On her birth certificate it says her father was from Mexico, but when trying to trace that back, the
result was inconclusive. When she was adopted by her birth mother to the Munck family, she
changed her name from Ramona Juanita Masquef to Carel Nancy Munck because her adoptive
family said it was too heathen and too Spanish from her parents going to South America and
Mexico before migrating to New York. So by changing her name to Munck which was of
German descent, growing up, she thought she was German, but a factor into her childhood was a
German living in America while the battle of WWII was going on.

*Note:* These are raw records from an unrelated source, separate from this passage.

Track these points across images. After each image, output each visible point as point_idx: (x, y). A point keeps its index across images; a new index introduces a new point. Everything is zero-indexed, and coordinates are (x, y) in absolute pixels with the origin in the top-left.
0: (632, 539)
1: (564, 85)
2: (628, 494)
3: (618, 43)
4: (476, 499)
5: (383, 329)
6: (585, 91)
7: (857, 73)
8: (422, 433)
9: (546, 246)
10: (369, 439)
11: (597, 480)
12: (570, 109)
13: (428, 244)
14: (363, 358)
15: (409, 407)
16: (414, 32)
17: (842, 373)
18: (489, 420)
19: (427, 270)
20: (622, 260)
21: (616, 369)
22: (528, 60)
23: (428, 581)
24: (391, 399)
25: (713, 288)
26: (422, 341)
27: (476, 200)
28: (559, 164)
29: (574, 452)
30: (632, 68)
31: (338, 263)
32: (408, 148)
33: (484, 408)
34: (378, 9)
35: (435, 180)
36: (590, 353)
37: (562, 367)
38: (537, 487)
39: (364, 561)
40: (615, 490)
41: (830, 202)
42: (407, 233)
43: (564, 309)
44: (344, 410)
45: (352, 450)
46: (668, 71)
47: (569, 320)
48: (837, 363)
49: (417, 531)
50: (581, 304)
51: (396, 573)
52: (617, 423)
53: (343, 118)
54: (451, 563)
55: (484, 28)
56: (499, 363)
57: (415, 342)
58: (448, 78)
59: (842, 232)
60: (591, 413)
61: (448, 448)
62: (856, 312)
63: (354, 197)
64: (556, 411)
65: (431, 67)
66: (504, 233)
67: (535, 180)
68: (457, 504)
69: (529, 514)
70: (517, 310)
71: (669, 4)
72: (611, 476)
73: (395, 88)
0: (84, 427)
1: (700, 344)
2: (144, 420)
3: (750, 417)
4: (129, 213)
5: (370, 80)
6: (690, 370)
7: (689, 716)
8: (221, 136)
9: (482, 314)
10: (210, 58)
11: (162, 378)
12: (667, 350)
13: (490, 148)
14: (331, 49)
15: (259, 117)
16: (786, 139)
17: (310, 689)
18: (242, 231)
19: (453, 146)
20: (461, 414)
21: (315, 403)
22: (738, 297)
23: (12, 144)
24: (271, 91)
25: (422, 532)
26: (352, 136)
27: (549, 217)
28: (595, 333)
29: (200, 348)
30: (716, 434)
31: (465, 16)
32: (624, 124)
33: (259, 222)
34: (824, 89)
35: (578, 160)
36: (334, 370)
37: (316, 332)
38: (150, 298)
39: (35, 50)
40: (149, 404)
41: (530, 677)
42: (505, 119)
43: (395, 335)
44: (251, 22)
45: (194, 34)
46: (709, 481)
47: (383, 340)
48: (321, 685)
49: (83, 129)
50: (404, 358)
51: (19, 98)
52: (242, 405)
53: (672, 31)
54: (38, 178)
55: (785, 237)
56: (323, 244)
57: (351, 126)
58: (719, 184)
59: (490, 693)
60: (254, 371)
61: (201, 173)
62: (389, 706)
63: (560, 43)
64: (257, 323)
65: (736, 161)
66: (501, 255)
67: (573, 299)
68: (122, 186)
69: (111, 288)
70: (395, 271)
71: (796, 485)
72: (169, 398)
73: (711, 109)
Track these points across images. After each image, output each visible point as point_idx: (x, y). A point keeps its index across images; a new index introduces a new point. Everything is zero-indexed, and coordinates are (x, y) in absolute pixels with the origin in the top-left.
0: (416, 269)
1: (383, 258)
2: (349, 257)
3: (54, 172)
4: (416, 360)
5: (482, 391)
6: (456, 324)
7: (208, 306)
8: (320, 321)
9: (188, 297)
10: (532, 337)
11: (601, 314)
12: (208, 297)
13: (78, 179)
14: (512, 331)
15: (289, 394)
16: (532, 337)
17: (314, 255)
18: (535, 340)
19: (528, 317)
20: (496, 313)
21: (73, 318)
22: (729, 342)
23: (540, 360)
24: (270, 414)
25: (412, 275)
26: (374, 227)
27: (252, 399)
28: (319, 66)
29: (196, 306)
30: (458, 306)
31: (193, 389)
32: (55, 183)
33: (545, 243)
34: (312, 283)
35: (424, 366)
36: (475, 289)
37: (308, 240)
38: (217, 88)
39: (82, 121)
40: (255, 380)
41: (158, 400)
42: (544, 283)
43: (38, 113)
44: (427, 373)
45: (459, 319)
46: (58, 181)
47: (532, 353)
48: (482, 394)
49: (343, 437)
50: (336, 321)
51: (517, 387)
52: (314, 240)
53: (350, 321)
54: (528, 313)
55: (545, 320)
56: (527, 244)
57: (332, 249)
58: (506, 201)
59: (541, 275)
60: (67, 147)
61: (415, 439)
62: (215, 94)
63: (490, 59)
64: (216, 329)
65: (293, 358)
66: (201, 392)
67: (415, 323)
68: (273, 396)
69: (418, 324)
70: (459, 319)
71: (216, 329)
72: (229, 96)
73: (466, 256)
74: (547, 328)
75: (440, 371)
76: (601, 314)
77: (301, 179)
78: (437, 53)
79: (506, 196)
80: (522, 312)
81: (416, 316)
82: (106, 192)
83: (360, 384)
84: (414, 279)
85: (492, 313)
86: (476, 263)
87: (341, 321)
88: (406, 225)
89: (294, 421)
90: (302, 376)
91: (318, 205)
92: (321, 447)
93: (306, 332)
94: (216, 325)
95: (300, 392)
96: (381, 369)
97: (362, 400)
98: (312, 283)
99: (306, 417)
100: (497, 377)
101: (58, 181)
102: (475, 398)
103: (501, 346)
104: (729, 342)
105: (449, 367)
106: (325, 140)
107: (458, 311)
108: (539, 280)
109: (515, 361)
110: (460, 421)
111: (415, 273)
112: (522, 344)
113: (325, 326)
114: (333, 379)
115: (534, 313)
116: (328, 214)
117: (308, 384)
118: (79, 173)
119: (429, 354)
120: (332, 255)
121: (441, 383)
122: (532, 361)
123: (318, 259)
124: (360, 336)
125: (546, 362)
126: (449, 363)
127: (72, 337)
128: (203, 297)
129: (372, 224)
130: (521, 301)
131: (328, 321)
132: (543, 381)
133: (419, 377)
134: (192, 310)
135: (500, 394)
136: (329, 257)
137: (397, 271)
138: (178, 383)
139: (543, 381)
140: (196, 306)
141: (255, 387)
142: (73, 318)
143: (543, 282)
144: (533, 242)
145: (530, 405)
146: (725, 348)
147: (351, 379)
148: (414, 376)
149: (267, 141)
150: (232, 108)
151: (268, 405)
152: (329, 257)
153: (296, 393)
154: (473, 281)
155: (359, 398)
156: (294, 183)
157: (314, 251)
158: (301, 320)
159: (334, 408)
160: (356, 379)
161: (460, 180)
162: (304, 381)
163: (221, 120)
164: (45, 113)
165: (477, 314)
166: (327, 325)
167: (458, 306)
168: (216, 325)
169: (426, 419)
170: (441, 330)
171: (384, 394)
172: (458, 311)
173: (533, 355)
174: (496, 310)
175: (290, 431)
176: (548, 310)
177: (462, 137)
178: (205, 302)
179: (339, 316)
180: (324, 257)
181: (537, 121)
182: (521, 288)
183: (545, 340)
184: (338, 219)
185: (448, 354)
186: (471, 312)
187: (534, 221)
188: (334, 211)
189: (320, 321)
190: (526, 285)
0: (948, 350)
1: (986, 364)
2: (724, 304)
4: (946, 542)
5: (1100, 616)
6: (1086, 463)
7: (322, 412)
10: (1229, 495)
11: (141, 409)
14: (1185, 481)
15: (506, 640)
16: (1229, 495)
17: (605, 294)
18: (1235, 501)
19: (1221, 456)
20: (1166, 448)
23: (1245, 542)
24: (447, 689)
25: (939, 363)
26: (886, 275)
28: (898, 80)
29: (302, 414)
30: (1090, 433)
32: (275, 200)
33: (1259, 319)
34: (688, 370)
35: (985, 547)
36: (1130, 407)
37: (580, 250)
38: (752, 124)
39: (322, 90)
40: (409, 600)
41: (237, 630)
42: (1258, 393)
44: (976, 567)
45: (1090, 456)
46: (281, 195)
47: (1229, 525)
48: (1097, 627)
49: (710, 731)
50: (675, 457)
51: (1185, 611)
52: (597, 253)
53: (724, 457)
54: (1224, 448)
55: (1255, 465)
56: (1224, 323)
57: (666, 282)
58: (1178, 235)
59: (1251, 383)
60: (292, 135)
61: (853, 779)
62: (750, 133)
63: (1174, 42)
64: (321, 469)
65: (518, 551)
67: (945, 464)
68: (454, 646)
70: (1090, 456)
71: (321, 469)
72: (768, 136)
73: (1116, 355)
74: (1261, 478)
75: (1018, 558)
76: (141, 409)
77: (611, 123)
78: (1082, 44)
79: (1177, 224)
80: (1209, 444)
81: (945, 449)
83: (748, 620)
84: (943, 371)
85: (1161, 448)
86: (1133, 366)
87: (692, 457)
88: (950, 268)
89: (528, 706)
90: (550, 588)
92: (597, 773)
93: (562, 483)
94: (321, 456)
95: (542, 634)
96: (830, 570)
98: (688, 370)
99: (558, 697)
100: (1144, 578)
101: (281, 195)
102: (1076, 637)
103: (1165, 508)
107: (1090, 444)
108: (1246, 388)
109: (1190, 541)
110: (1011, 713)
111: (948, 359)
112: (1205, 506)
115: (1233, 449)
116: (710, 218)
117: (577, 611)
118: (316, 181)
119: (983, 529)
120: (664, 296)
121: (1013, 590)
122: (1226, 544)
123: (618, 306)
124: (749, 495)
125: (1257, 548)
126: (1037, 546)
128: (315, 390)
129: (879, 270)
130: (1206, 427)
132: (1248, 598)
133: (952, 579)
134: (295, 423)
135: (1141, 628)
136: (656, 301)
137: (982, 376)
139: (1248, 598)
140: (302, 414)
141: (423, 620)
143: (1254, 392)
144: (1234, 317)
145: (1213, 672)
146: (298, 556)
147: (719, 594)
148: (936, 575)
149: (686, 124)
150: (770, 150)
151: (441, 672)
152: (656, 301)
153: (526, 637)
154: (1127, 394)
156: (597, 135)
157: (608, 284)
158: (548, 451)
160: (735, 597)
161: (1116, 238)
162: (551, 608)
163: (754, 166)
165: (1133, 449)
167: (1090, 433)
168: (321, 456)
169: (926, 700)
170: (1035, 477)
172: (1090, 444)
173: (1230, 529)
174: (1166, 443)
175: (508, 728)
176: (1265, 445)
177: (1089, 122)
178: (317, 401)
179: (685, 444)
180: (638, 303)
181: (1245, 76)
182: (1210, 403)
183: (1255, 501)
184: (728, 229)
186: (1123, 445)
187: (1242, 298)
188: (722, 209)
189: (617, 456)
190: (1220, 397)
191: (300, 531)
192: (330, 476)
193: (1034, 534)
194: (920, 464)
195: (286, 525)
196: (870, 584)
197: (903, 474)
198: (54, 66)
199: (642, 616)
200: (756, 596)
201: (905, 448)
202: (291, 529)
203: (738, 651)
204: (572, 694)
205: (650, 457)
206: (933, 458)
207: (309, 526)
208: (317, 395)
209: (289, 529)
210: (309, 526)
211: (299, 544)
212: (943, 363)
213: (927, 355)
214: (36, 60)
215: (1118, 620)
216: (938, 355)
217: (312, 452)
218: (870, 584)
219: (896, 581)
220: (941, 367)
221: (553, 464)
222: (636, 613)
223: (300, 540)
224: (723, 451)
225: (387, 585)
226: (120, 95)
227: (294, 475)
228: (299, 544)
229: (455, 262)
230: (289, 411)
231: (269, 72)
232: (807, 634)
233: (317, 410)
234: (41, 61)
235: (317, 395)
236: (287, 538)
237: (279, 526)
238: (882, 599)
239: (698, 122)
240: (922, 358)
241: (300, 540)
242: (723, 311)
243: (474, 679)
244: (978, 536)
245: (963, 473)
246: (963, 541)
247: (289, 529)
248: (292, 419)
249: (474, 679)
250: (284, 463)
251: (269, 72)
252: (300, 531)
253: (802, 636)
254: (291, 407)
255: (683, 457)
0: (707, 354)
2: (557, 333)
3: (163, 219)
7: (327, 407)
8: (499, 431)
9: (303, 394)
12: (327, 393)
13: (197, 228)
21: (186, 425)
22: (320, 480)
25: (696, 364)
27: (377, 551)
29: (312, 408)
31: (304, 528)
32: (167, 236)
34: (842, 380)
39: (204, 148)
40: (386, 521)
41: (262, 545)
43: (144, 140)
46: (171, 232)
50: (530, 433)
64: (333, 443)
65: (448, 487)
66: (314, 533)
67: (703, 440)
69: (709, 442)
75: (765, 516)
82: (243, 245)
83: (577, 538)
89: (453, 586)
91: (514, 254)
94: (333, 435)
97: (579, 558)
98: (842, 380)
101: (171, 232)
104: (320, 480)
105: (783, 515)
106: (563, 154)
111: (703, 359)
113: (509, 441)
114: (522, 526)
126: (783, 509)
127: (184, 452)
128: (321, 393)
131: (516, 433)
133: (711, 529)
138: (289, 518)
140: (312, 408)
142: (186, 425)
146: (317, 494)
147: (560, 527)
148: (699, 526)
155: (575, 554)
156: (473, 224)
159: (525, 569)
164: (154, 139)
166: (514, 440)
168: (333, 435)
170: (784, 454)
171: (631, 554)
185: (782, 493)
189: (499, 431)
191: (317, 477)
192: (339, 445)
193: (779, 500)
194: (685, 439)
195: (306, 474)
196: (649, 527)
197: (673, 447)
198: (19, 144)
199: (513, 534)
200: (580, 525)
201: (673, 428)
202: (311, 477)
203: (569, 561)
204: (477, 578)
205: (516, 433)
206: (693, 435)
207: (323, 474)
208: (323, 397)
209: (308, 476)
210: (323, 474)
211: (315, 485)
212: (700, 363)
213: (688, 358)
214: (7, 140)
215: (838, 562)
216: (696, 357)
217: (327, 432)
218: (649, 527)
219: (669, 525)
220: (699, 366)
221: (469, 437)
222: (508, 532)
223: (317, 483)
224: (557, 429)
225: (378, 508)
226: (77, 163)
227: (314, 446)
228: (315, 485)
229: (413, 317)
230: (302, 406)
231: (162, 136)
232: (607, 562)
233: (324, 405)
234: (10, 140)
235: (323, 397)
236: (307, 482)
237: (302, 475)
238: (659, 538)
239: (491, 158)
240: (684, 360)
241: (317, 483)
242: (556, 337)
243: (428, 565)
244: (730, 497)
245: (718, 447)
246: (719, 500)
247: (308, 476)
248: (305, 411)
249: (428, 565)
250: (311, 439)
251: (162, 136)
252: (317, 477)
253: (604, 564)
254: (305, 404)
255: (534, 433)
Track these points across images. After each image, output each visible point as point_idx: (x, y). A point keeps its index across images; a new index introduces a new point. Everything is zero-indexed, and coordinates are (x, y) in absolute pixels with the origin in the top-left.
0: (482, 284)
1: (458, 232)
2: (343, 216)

After doing further research about WWII, I decided to investigate the lead up to WWII
and how that could have affected people moving. There was a threatening political atmosphere
for German Jewry. Economic depression, radical nationalism, street violence, fear of
communism and dissatisfaction with democracy drove many Germans towards fiercely anti
semitic attitudes. As a result of all of these things, hostility mounted dangerously. And I then
proceeded to look at how was the economy and government was like during pre-WWII in
Germany? Also, as a result of the economy, what was the food ration like before the war? Next,
why was being Jewish the focal point of leaving Germany? And lastly why for some, was South
America the key to escaping Germany? When thinking about these questions, I did further
research that took me to my first website that explained how The German economy, like those of
many other western nations, suffered the effects of the Great Depression with unemployment.
When Adolf Hitler became Chancellor, he introduced policies aimed at improving the economy,
but the changes included privatization of state industries, autarky, and tariffs on imports.
However, reduced foreign trade meant rationing in consumer goods like poultry, fruit, and
clothing for many Germans. And also Hitler and the Nazis said the Jews were responsible for
huge events like losing World War One and the economic crisis. That’s why the need to flee
Germany was crucial to guaranteeing Jewish people’s lives. Overall, it was necessary to move
out or flee Germany to assure the security of human lives.